Unless you’ve made your residence under a local boulder, you’ve probably been following at least some of the drama surrounding the Casey Anthony murder trial. The 23-year-old single mother was arrested in connection with the 2008 death of her daughter, Caylee.
After three years of investigation and one of the most media-saturated trials since O.J. Simpson’s, Anthony was found not guilty of first degree murder, aggravated child abuse and aggravated manslaughter. Although she was acquitted of the murder charges, she was still found guilty of providing false information to police investigators and sentenced to one year and $1,000 for each of four misdemeanor counts.
Shock and outrage spread across the country from social media to cable news as crowds outside the courthouse carried signs reading, “Justice for Caylee.” Jurors are reportedly being harassed over the acquittal, some even having their lives threatened.
It is hard to accept a verdict like this when the victim is an adult and nearly impossible when a young child is involved. But people need to remember the legal process in America is neither perfect nor infallible. Prosecuting and convicting someone in a case like this is strongly dependent on the nature of the crime as revealed by the evidence and testimony presented in open court.
As they listen to both sides of a case, jurors are expected to be as objective as possible. During deliberations, they are instructed to consider each charge and whether the facts presented justify sending someone to death row.
A jury deliberating on a capital crime has difficult and emotionally challenging job. Blaming them for following the instructions given them by the judge is unreasonable and unfair. Keep in mind that “not guilty” does not mean the same thing as “innocent.” It simply means that there wasn’t enough evidence to warrant a conviction on the charges presented.
Some experts argue that the prosecution rushed to conclusions by arresting Casey Anthony, instead of waiting until they had enough evidence to make a stronger case. Others believe any hope of a conviction was lost in this case because the death penalty was on the table.
In such a situation, the burden of proof is on the prosecution. The state must convince the jury, beyond a reasonable doubt, that the defendant perpetrated the murder as described and present the proper evidence to support the details of the argument.
Guilty or not, from the beginning Casey Anthony faced a trial and conviction in the media. Fortunately, the armchair quarterbacks on the cable news channels are not the ones in the jury box.
For many parents who followed this trial, there is no question of Anthony’s guilt. Others are convinced the child’s death was a terrible accident, covered up by a selfish and dysfunctional family desperate to dodge responsibility.

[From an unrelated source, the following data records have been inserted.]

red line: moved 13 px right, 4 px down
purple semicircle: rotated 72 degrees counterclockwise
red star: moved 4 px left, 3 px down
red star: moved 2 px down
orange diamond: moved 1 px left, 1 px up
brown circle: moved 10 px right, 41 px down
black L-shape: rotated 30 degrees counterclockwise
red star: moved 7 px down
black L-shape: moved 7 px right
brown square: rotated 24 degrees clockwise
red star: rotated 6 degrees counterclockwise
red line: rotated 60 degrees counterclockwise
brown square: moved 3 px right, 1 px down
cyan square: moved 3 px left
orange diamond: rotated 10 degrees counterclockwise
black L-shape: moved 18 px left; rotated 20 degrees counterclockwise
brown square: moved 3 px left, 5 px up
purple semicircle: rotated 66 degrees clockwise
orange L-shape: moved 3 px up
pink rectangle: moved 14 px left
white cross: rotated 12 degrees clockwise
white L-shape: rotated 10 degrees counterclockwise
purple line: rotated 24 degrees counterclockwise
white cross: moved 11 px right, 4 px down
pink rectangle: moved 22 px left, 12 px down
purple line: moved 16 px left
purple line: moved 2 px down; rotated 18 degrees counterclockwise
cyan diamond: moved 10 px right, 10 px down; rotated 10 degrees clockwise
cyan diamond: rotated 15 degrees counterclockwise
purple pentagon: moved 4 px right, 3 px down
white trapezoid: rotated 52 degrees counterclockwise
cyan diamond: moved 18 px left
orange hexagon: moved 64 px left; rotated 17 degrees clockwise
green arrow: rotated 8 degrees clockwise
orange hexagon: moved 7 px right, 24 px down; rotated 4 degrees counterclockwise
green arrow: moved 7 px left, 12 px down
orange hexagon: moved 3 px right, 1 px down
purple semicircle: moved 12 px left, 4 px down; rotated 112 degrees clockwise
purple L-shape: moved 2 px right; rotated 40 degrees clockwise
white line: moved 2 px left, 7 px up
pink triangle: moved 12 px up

Sentenced to four years in prison for the misdemeanor counts. With time served and good behavior credit applied Casey Anthony will re-enter society on Sunday, July 17th as a free woman. Sadly, the truth of what happened to little Caylee may never see the light of day.
Whether the outcome of this trial could be called “justice” is something that will be debated for years. Ultimately, it is the job of the defense attorney to get an acquittal, or to negotiate for a minimal charge, not prove the client’s innocence.
Though the words do not appear in either the Declaration of Independence or the U.S. Constitution, America’s legal practitioners have always tried to follow the age-old, democratic concept of innocent until proven guilty. Given how the modern system operates, however, perhaps the over-quoted legal maxim should be changed to read, “Innocent until proven not guilty.”